Generative AI models can be computationally expensive and require significant computing resources to train and generate content. This can make it difficult or expensive for smaller companies to implement generative AI.
Intellectual Property, Copyright & Ethics
Generative AI can create content similar to existing works, raising questions about intellectual property rights. Companies should be aware of potential copyright issues when using generative AI to generate content.
Other Legal & Ethical Concerns
Generative AI can create content that is misleading, offensive, or harmful. Companies should be aware of potential legal and ethical concerns and ensure that their use of generative AI is consistent with applicable laws and ethical guidelines. Having a policy is the bare minimum; communicating that clearly to all relevant team members and providing the training and support necessary to execute are key.
Lack of Control
Generative AI can sometimes generate unexpected or uncontrollable content, making it difficult for companies to manage their brand and reputation. It’s important for companies to monitor and control the content generated by generative AI to ensure it aligns with their values and objectives. Having strong editorial processes and workflows in place is foundational to the success of your generative AI program.
Generative AI is well-suited to certain tasks, such as image or text generation, but may be less effective for other tasks. Companies should consider whether generative AI is the best solution for their use case.

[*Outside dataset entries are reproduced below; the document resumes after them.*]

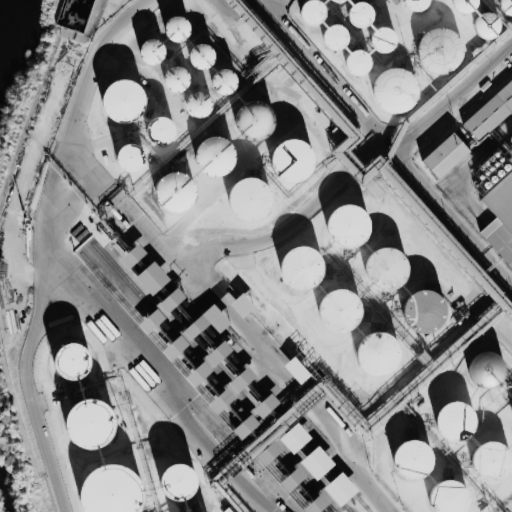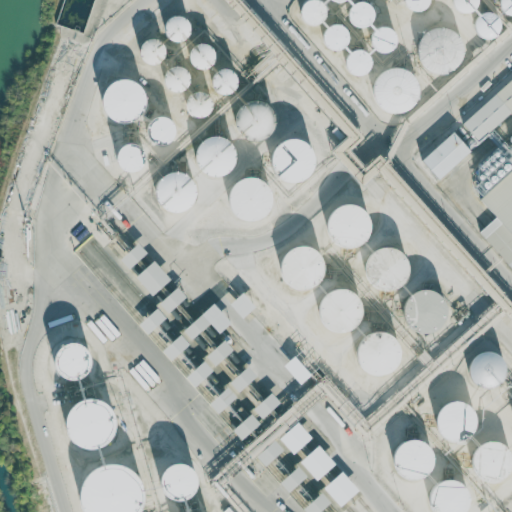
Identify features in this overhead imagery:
storage tank: (338, 0)
building: (338, 0)
building: (345, 1)
storage tank: (416, 5)
building: (416, 5)
storage tank: (465, 5)
building: (465, 5)
building: (473, 6)
storage tank: (505, 7)
building: (505, 7)
storage tank: (313, 12)
building: (313, 12)
building: (316, 12)
storage tank: (360, 14)
building: (360, 14)
building: (369, 15)
storage tank: (487, 24)
building: (487, 24)
building: (493, 26)
storage tank: (177, 28)
building: (177, 28)
building: (183, 29)
storage tank: (335, 35)
building: (335, 35)
building: (343, 38)
storage tank: (384, 40)
building: (384, 40)
storage tank: (152, 49)
building: (152, 49)
storage tank: (440, 50)
building: (440, 50)
building: (158, 51)
building: (446, 52)
storage tank: (202, 56)
building: (202, 56)
building: (205, 56)
storage tank: (359, 61)
building: (359, 61)
building: (366, 63)
storage tank: (177, 77)
building: (177, 77)
building: (180, 79)
storage tank: (225, 80)
building: (225, 80)
building: (230, 82)
storage tank: (396, 90)
building: (396, 90)
building: (401, 91)
storage tank: (124, 99)
building: (124, 99)
building: (132, 101)
storage tank: (200, 102)
building: (200, 102)
building: (202, 105)
building: (490, 112)
building: (492, 114)
storage tank: (255, 119)
building: (255, 119)
building: (259, 119)
storage tank: (161, 129)
building: (161, 129)
building: (170, 131)
road: (383, 146)
storage tank: (215, 155)
building: (215, 155)
building: (221, 155)
building: (445, 155)
building: (450, 156)
storage tank: (130, 157)
building: (130, 157)
building: (135, 158)
storage tank: (291, 159)
building: (291, 159)
building: (301, 161)
storage tank: (175, 190)
building: (175, 190)
building: (182, 192)
storage tank: (250, 198)
building: (250, 198)
building: (501, 199)
building: (259, 201)
storage tank: (348, 224)
building: (348, 224)
building: (357, 226)
road: (54, 230)
road: (178, 255)
storage tank: (302, 268)
building: (302, 268)
storage tank: (386, 268)
building: (386, 268)
building: (308, 269)
building: (390, 272)
building: (156, 278)
storage tank: (340, 309)
building: (340, 309)
storage tank: (425, 311)
building: (425, 311)
building: (345, 313)
building: (433, 313)
storage tank: (378, 352)
building: (378, 352)
road: (136, 358)
building: (386, 358)
storage tank: (73, 359)
building: (73, 359)
building: (79, 363)
storage tank: (486, 370)
building: (486, 370)
building: (301, 371)
building: (491, 371)
railway: (247, 372)
railway: (211, 377)
railway: (233, 377)
railway: (197, 381)
road: (301, 389)
storage tank: (456, 422)
building: (456, 422)
storage tank: (91, 424)
building: (91, 424)
building: (464, 424)
building: (94, 426)
building: (299, 439)
road: (48, 456)
storage tank: (414, 459)
building: (414, 459)
storage tank: (493, 459)
building: (493, 459)
building: (417, 460)
building: (496, 461)
building: (321, 464)
building: (297, 480)
storage tank: (179, 481)
building: (179, 481)
building: (185, 481)
storage tank: (108, 490)
building: (108, 490)
building: (345, 490)
building: (115, 493)
storage tank: (450, 496)
building: (450, 496)
building: (458, 500)
building: (321, 505)
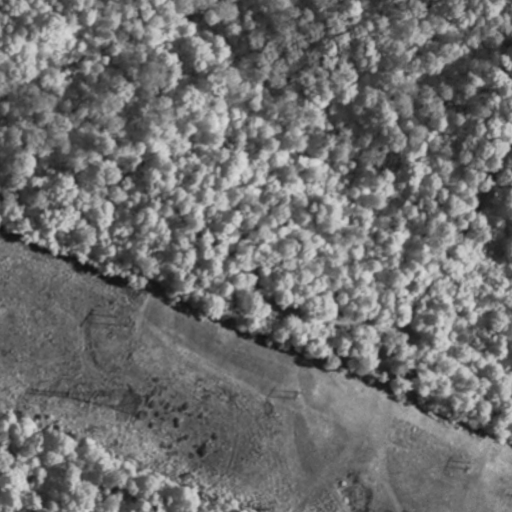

Generative AI requires specialized technical expertise to develop and implement. Companies may need to invest in training or hiring specialized talent to use generative AI effectively. Even when employees are using third-party platforms and out-of-the-box solutions, they need to understand why they’re using it and how to elicit the best possible output.
Questions to Ask About Your Generative AI Options
YES! Play with every AI tool out there. But no, don’t throw your team on it this week without a solid strategy, proper training, and a clear business case for adding a new tool to your stack.
As you assess your options, ask about each one:
- What is the business problem or opportunity we’re trying to address with generative AI? Are there other solutions that may be more effective or efficient?
- What is the potential return on investment of implementing generative AI in our business? How long will it take to realize the benefits?
- Do we already have a tool that can do this task?
- Does this AI tool’s output add real, measurable value for our team and/or customers?
- Do we have the talent in-house to use this effectively, or can we outsource it?
- What are the potential ethical and social implications of using generative AI in our business? For example, how will we ensure that the generated content does not perpetuate harmful stereotypes or biases?
- How well will this fit into our existing workflows, and are we accounting for any additional reviews and approvals?
- Who is ultimately responsible for ensuring all generative AI content meets our brand’s values and standards for messaging, visuals, fonts, placement, etc.?
- What changes will be necessary to fully realize the benefits of the model, and what costs are associated with those changes?
- When will we use AI content – and in what cases should it be avoided?
- Do we need to identify AI content as such to our customers or audience?
- How will we address any concerns or questions they may have about the technology?
- How will we measure the success of our generative AI implementation? What key performance indicators will we use to evaluate the model’s effectiveness?
- How difficult is it to roll back our process and remove this tool if it doesn’t work out?
By considering these additional questions, businesses can better understand the broader implications of introducing generative AI to their operations and develop a more comprehensive strategy for implementation.